Aldo me dominava como quem precisava marcar território. Cada estocada era um grito mudo de “você é meu”, e mesmo sem dizer, eu sabia que era verdade. Gozei antes dele, tremendo inteiro, enterrando as unhas nos lençóis. Ele veio logo depois, enterrado em mim até o limite, grunhindo meu nome.
Caímos juntos, suados, exaustos. O peito dele batia contra minhas costas, quente, ainda acelerado. Dormimos assim. Pela primeira vez, dormimos como dois homens que não estavam fingindo mais nada.
Até que…
— “Mas que porra é essa?!”
Júlio. De pé na porta do quarto, com a cara de quem queria explodir o mundo.
Levantei na pressa, enrolei um lençol na cintura, tentando impedir a tempestade. Aldo se sentou na cama, nu, impávido, como se estivesse pronto pra mais uma luta.
“Dá pra você bater antes de entrar, seu idiota?” — rosnei, ainda tonto de sono.
“Eu sou o braço direito dele há anos e agora viro figurante no showzinho particular de vocês dois?”
“Showzinho, Júlio?” — Aldo se levantou. “O que você viu foi verdade. Se isso te incomoda, porta da rua…”
“Você tá me demitindo?” — Júlio gargalhou, mas seus olhos estavam marejados.
“Se continuar com esse drama, sim.”
Eu entrei no meio, ainda enrolado no lençol. “Pera aí, os dois. Júlio, eu entendo sua reação, mas não é motivo pra isso. Aldo, você não pode demitir o cara porque ele tá ferido.”

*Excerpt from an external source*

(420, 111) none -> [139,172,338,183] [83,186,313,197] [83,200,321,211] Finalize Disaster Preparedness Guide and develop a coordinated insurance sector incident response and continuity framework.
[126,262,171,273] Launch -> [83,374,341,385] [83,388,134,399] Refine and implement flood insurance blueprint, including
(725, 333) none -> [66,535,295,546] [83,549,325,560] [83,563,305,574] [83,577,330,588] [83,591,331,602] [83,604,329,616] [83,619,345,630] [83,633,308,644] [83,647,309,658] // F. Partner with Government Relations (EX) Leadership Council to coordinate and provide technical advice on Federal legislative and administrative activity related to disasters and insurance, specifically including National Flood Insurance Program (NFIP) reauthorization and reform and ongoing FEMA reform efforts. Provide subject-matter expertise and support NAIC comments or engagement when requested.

“Ele me desrespeitou, Leo.”
“E você desrespeita quem te ama todo dia e ninguém te demite por isso.”
Silêncio.
Júlio respirou fundo, limpou os olhos discretamente. “Vocês merecem um ao outro.”
Saiu batendo a porta.
Aldo olhou pra mim, cheio de raiva e frustração. “Você vai defender ele agora?”

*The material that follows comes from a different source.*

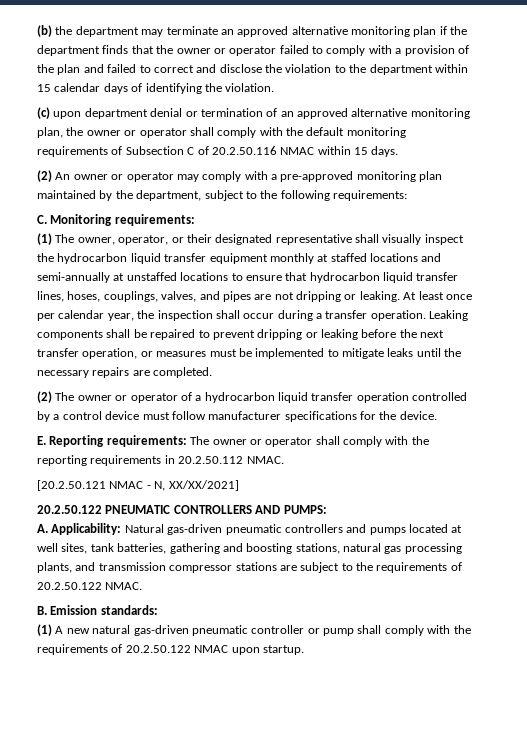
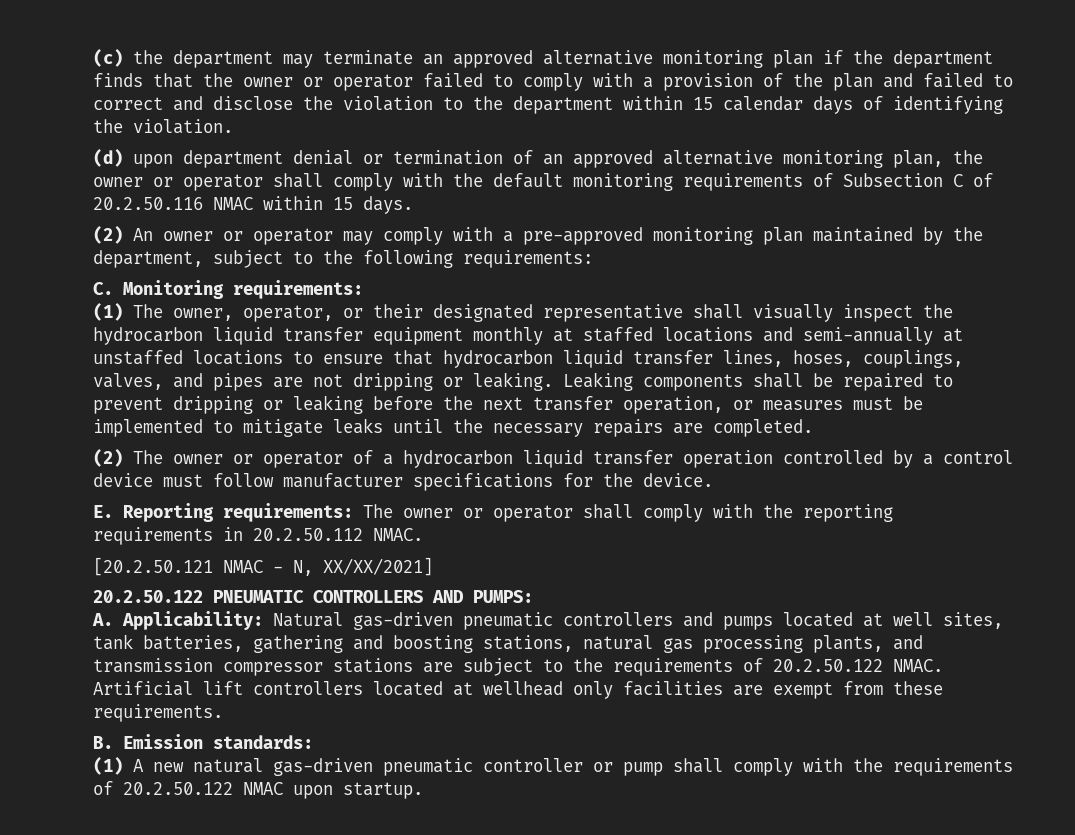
[37,25,52,37] (b) -> [93,49,123,67] (c)
[37,107,50,119] (c) -> [93,149,123,167] (d)
[403,291,472,300] [37,310,426,321] At least once per calendar year, the inspection shall occur during a transfer operation. -> (553, 381) none
(143, 586) none -> [93,681,943,699] [93,704,223,722] Artificial lift controllers located at wellhead only facilities are exempt from these requirements.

“Não. Mas também não vou aplaudir sua impulsividade. Você precisa dele. A gente precisa de aliados, Aldo.”
Ele passou a mão pelo cabelo e afundou no sofá. “Eu só não quero perder você.”
Cheguei perto, sentei ao lado dele. “Então aprende a lidar comigo. E com quem tava aqui antes de você.”
Ele me puxou de novo, dessa vez com menos fúria, mais desejo contido. “Isso é um problema pra depois.”
Eu sorri, mordendo o lábio. “Pra depois, então.”